What the task asks: Below are records. Copy every line with "szklana" in it.

Records supplied:
= = =

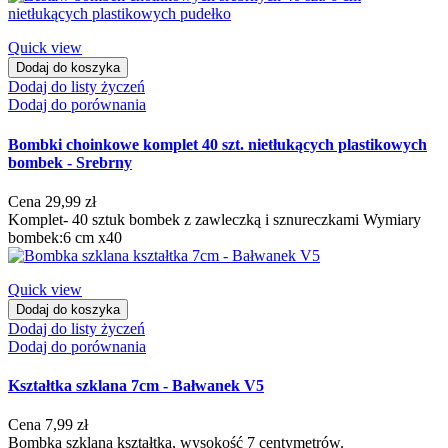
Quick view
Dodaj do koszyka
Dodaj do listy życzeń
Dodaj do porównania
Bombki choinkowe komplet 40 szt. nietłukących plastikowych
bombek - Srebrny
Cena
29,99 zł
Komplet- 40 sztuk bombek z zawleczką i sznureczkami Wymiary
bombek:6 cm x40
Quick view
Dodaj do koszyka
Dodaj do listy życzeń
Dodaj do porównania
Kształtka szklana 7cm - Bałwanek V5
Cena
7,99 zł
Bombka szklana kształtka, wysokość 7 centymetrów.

= = =

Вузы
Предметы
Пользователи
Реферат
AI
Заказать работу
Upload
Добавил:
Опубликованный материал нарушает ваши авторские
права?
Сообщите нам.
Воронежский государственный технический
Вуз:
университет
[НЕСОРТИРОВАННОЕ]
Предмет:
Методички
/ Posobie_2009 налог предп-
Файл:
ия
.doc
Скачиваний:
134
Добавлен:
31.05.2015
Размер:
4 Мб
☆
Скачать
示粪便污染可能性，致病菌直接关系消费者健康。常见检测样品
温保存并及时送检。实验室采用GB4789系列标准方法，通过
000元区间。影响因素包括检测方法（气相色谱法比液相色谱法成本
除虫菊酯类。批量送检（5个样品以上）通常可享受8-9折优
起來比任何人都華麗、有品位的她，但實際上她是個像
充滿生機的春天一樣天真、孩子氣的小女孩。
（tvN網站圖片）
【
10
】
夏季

= = =

Answer to the problem:
Kształtka szklana 7cm - Bałwanek V5
Bombka szklana kształtka, wysokość 7 centymetrów.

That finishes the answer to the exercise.